===== DATASET RECORDS

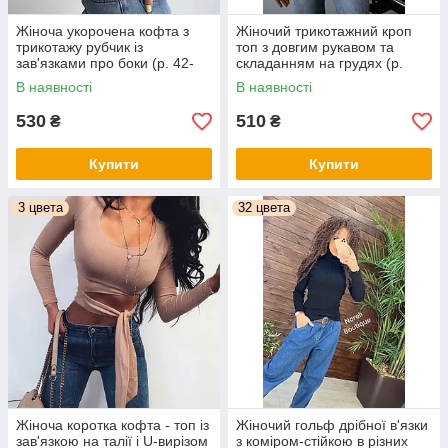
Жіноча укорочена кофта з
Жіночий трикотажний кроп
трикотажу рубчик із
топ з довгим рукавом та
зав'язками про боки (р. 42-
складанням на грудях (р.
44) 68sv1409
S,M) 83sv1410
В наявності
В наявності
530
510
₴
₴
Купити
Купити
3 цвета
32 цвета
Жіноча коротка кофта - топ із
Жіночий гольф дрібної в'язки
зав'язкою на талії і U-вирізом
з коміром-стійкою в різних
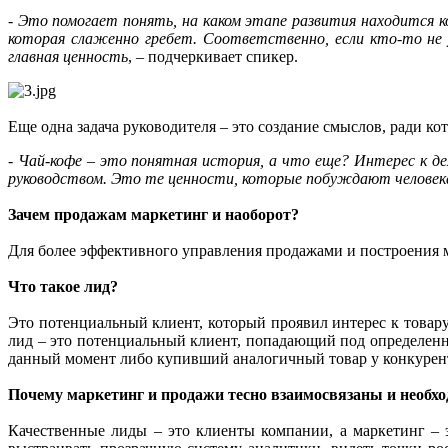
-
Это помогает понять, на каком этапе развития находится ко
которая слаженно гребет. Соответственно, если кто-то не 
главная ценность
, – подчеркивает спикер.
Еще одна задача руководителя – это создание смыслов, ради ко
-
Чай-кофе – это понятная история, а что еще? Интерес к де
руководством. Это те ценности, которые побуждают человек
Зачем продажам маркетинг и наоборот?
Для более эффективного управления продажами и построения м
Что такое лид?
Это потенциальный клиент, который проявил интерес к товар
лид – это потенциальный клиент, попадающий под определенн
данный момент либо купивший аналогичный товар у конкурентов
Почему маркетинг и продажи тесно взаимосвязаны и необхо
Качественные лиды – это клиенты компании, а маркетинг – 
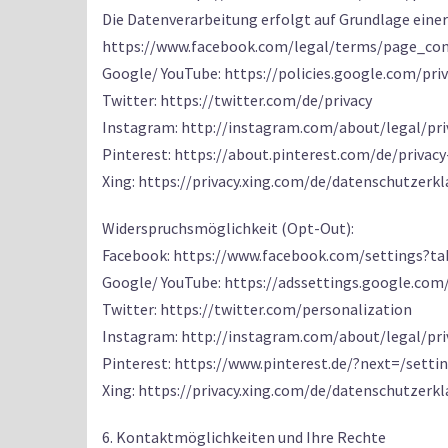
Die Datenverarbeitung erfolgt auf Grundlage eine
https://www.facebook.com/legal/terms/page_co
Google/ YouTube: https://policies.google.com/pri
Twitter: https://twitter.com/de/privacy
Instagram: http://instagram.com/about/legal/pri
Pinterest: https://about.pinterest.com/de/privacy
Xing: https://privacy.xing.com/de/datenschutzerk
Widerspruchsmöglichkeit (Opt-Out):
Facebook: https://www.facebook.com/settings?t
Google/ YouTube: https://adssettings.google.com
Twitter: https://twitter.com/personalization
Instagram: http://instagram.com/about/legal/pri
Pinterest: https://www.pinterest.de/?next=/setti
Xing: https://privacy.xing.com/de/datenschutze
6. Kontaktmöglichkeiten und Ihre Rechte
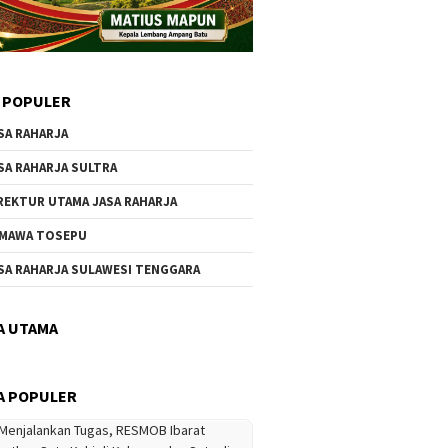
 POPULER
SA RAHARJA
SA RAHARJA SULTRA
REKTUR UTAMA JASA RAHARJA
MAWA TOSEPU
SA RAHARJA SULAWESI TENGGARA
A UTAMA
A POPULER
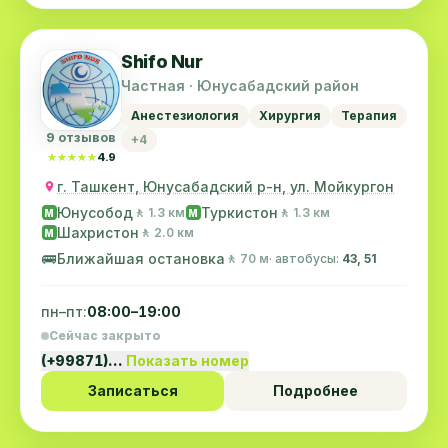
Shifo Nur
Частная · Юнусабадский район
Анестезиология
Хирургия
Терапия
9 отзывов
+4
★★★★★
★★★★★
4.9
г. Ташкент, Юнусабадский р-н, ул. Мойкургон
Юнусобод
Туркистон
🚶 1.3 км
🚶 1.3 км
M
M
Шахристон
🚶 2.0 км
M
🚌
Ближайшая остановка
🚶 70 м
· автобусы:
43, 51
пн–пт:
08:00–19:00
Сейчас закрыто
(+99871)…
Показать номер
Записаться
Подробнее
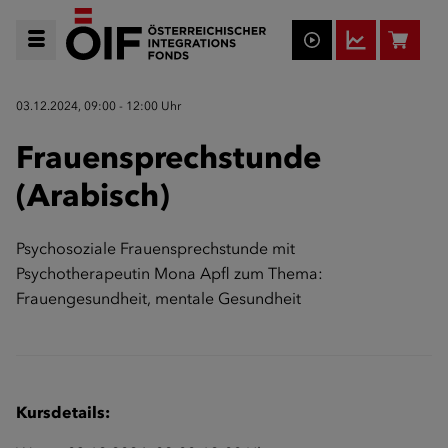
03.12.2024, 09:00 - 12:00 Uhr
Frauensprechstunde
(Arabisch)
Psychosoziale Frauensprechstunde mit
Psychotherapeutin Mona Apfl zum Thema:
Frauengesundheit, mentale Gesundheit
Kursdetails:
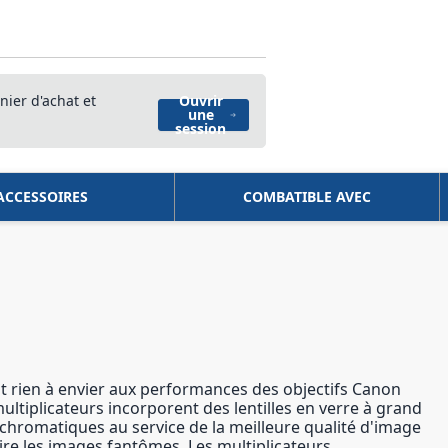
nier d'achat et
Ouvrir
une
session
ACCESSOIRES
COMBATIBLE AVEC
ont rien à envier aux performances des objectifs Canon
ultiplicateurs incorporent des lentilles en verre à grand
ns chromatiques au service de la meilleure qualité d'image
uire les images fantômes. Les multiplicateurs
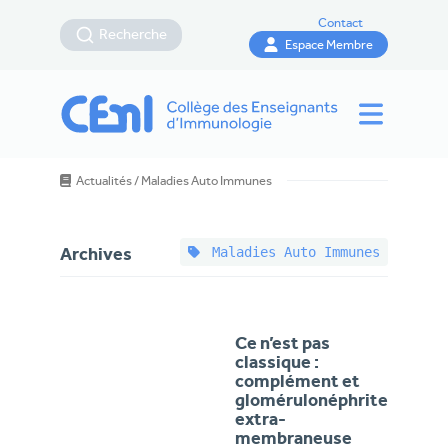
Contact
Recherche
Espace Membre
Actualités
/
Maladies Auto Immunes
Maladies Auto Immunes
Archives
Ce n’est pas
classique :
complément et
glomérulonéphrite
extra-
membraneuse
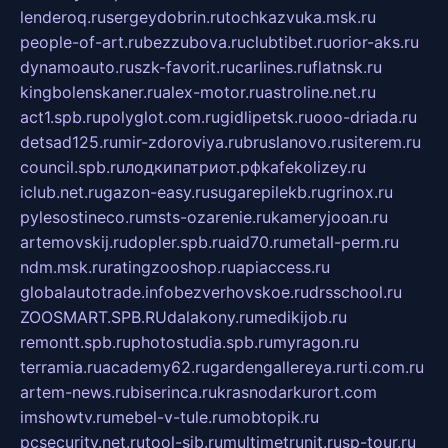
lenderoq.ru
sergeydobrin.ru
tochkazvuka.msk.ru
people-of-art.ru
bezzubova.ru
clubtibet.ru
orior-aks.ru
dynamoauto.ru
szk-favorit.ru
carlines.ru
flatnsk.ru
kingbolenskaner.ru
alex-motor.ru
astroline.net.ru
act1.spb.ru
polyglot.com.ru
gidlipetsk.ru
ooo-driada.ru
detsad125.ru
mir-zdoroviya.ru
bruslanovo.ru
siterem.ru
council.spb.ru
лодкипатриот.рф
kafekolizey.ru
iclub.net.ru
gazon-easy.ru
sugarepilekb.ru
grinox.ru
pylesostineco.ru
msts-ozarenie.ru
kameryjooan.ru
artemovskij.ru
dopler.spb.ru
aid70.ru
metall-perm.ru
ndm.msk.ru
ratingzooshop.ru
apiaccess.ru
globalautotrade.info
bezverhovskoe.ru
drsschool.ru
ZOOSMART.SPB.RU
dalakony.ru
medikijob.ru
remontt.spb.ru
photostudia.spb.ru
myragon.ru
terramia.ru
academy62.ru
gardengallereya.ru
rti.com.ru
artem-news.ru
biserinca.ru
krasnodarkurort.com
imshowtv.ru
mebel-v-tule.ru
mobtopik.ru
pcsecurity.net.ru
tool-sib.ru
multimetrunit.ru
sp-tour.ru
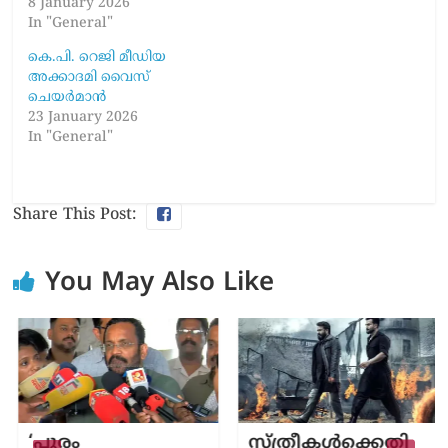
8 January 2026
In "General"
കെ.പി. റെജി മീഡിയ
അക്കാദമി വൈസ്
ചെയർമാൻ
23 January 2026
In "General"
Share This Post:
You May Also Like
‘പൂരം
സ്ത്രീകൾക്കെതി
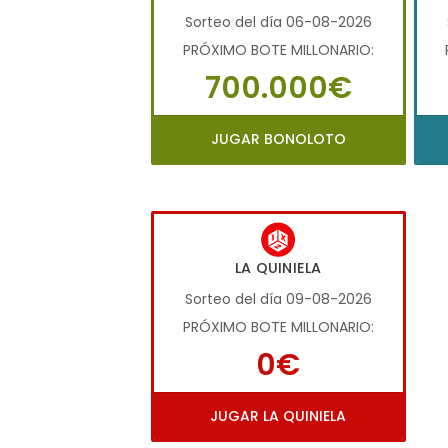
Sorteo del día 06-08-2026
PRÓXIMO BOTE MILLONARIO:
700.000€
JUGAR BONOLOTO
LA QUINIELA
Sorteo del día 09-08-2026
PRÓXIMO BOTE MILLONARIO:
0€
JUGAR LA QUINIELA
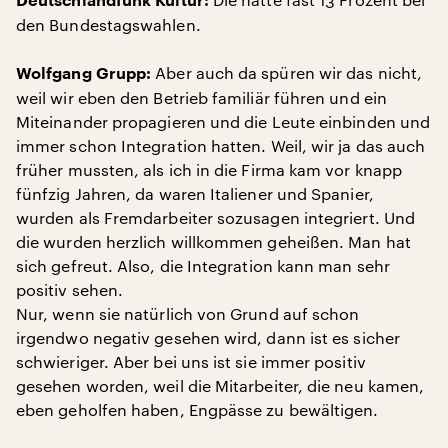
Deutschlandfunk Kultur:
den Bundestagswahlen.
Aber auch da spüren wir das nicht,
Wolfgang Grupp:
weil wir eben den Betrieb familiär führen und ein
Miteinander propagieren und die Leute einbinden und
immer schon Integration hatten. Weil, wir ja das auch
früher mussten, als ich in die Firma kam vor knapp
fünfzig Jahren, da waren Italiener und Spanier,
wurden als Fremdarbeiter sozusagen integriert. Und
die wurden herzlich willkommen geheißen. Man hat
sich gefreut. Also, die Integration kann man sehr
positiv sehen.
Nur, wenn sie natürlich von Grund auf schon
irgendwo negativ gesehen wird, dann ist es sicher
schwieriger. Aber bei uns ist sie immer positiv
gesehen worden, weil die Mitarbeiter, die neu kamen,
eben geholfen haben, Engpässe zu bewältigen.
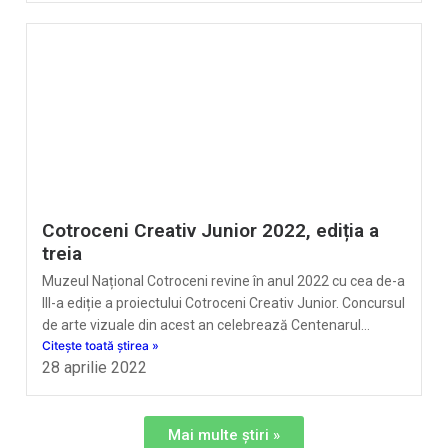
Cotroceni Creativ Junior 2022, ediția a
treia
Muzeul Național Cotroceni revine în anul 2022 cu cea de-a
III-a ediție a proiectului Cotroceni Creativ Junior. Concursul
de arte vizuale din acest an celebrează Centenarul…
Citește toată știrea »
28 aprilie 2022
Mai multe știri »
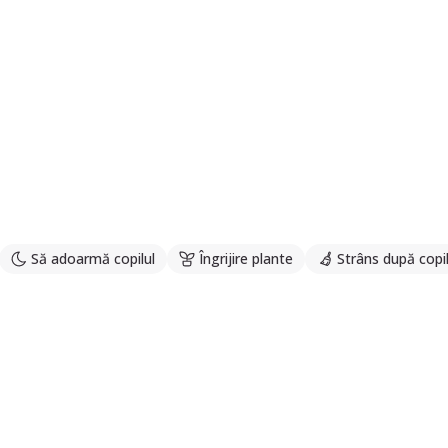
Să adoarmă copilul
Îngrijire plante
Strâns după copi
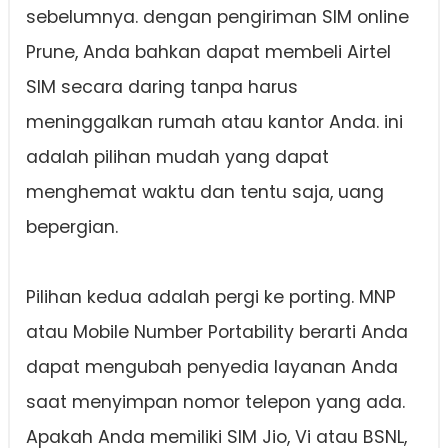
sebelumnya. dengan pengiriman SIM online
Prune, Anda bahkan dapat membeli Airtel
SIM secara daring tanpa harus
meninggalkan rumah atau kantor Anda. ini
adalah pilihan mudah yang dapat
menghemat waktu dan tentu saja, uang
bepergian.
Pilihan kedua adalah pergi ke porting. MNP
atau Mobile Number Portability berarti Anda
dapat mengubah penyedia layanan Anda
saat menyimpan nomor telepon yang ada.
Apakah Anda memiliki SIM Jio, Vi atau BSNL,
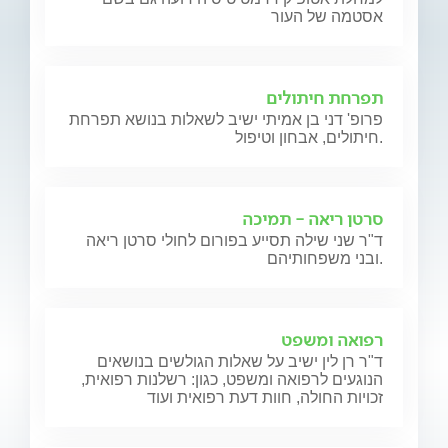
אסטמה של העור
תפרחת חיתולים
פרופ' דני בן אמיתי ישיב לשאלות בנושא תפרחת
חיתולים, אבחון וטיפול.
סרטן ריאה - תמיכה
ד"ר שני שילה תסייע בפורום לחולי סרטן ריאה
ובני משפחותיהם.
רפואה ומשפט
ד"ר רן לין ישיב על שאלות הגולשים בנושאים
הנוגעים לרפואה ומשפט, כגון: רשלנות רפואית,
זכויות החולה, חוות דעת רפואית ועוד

==========

• _REQUEST_:
Lines containing the word "gesehen": copy every one of them from the records above.

• _YOUR SOLUTION_:
irgendwo negativ gesehen wird, dann ist es sicher
gesehen worden, weil die Mitarbeiter, die neu kamen,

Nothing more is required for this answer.